Haro was founded by Bob Haro in 1978, and is most well known for its BMX bikes. Haro was known as the “Father of Freestyle” and his company got in on the BMX boom’s ground floor in the 80’s.

In the late 80’s Haro started producing mountain bikes. And not just any plain old bike. They didn’t just throw some Shimano parts on a steel diamond frame. They were out there.  They made a big splash and that helped make them a very popular bike in the vintage world.

They still sell BMX and mountain bikes, but we don’t care about that – let’s look at the old ones.

Haro Extreme

Extreme has become a pretty toothless buzzword due to overuse, but in 1990, no other word better described Haro’s mountain bikes. They featured elevated headtubes, road time trial bike-like profiles (aka “funny bikes“), bolted together frames, and extra loud 90’s paint jobs. Plus, they were made with high end parts, like the XT equipped bike here, that also featured a Tange Switchblade fork.

Wing Strut and Wingbar

They also experimented with parts. The Wing Strut stem and Wingbar used an oversize clamp – which is the current standard size btw – and flat bar with a forward facing curve at the grips. Tell me this arrangement doesn’t look really comfy.

Haro Extreme Team

Richard Cunningham developed the concept of an aluminium front triangle bolted to a steel rear triangle. It gave you a stiff front end, and some compliance in the rear. Nishiki licensed the design, but I don’t know if Haro did as well, or just went ahead and used the design. It looked great but was prone to breaking.

By 1996, Haro had dropped this extreme style. I’m not sure why, but then again I don’t know why they started with it. Seemingly whatever problems were solved by elevated chainstays were actually solved by something else, because they didn’t exist by the late 90’s. And the wild colours were just not fashionable anymore.

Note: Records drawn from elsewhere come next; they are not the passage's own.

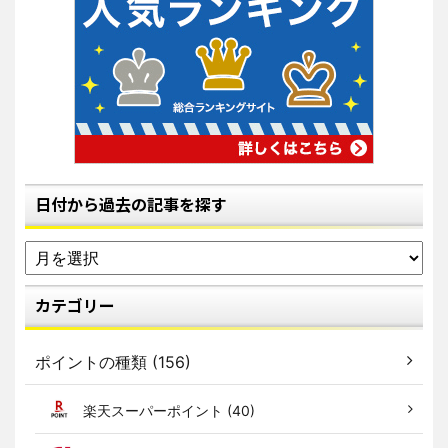
日付から過去の記事を探す
カテゴリー
ポイントの種類 (156)
楽天スーパーポイント (40)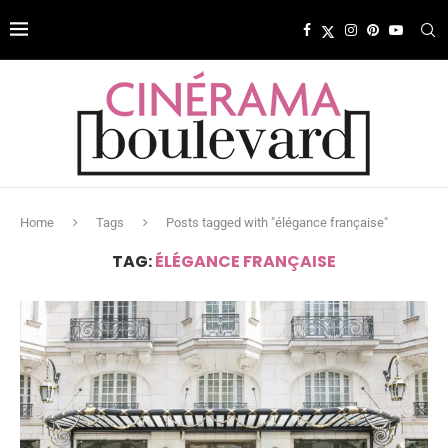
Home
Tags
Posts tagged with "élégance française"
TAG:
ÉLÉGANCE FRANÇAISE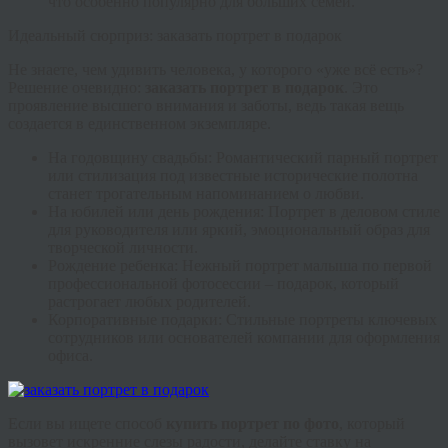
что особенно популярно для больших семей.
Идеальный сюрприз: заказать портрет в подарок
Не знаете, чем удивить человека, у которого «уже всё есть»?
Решение очевидно:
заказать портрет в подарок
. Это
проявление высшего внимания и заботы, ведь такая вещь
создается в единственном экземпляре.
На годовщину свадьбы
: Романтический парный портрет
или стилизация под известные исторические полотна
станет трогательным напоминанием о любви.
На юбилей или день рождения
: Портрет в деловом стиле
для руководителя или яркий, эмоциональный образ для
творческой личности.
Рождение ребенка
: Нежный портрет малыша по первой
профессиональной фотосессии – подарок, который
растрогает любых родителей.
Корпоративные подарки
: Стильные портреты ключевых
сотрудников или основателей компании для оформления
офиса.
Если вы ищете способ
купить портрет по фото
, который
вызовет искренние слезы радости, делайте ставку на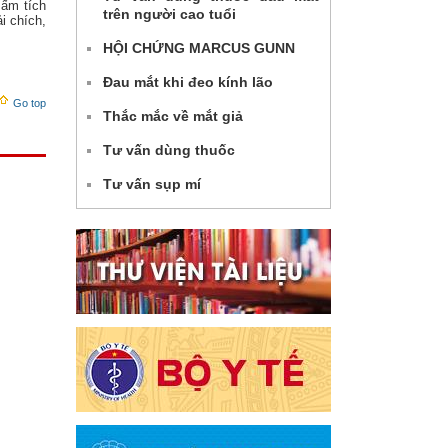
 ấm tích
trên người cao tuổi
i chích,
HỘI CHỨNG MARCUS GUNN
Đau mắt khi đeo kính lão
Go top
Thắc mắc về mắt giả
Tư vấn dùng thuốc
Tư vấn sụp mí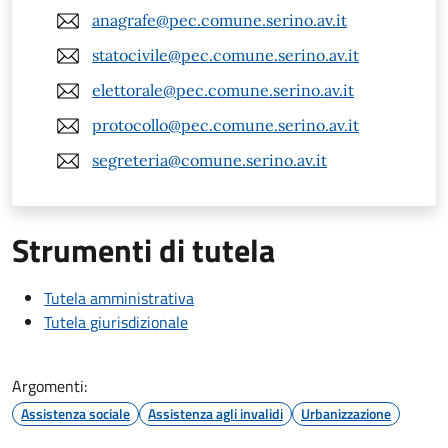
anagrafe@pec.comune.serino.av.it
statocivile@pec.comune.serino.av.it
elettorale@pec.comune.serino.av.it
protocollo@pec.comune.serino.av.it
segreteria@comune.serino.av.it
Strumenti di tutela
Tutela amministrativa
Tutela giurisdizionale
Argomenti:
Assistenza sociale
Assistenza agli invalidi
Urbanizzazione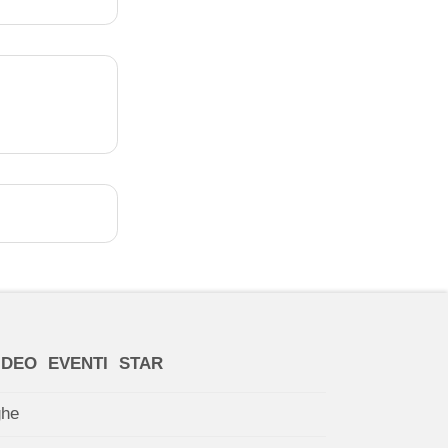
IDEO
EVENTI
STAR
ghe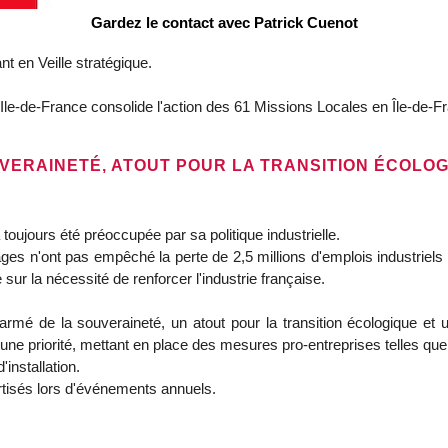
Gardez le contact avec Patrick Cuenot
t en Veille stratégique.
Ile-de-France consolide l'action des 61 Missions Locales en Île-de-F
UVERAINETÉ, ATOUT POUR LA TRANSITION ÉCOLO
 toujours été préoccupée par sa politique industrielle.
ges n'ont pas empêché la perte de 2,5 millions d'emplois industriel
ur la nécessité de renforcer l'industrie française.
mé de la souveraineté, un atout pour la transition écologique et u
une priorité, mettant en place des mesures pro-entreprises telles que
'installation.
rtisés lors d'événements annuels.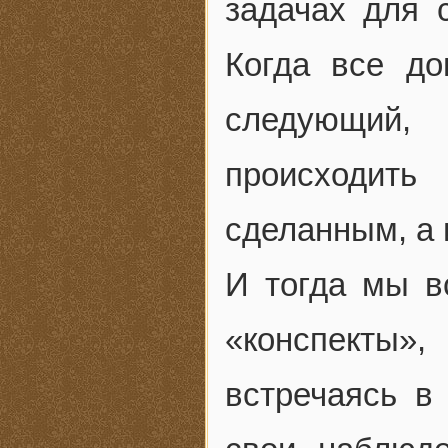
задачах для 
Когда все до
следующий,
происходить
сделанным, а 
И тогда мы в
«конспекты»
встречаясь в 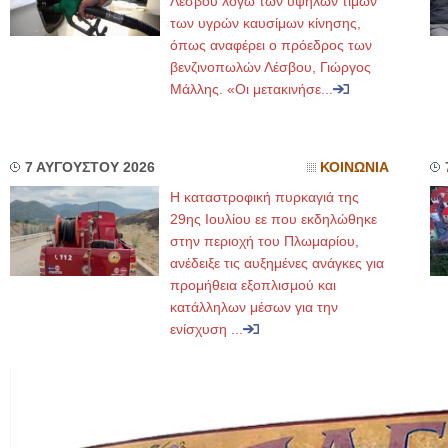
Λέσβου λόγω των υψηλών τιμών
των υγρών καυσίμων κίνησης,
όπως αναφέρει ο πρόεδρος των
βενζινοπωλών Λέσβου, Γιώργος
Μάλλης. «Οι μετακινήσε...
7 ΑΥΓΟΥΣΤΟΥ 2026
ΚΟΙΝΩΝΙΑ
Η καταστροφική πυρκαγιά της
29ης Ιουλίου εε που εκδηλώθηκε
στην περιοχή του Πλωμαρίου,
ανέδειξε τις αυξημένες ανάγκες για
προμήθεια εξοπλισμού και
κατάλληλων μέσων για την
ενίσχυση ...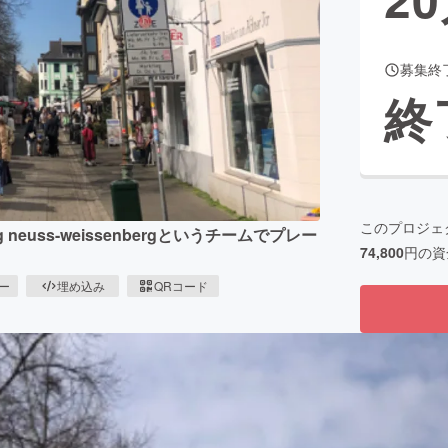
募集終
CAMPFIRE for Social Good
CAMPFIRE Creation
終
CAMPFIREふるさと納税
machi-ya
コミュニティ
このプロジェ
uss-weissenbergというチームでプレー
74,800
円の資
ピー
埋め込み
QRコード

Given that Haro still exists, this was probably a good move on their part.  I had a Werks XLS in the early 2000s, and I really liked it. Also I’ve read a very favourable review in Mountain Bike Action of their current Shift bikes, so it’s safe to say that they still make some good bikes. It’s nice to see they’re all under $2000 too.

They really need to bring that red/yellow/white fade back though.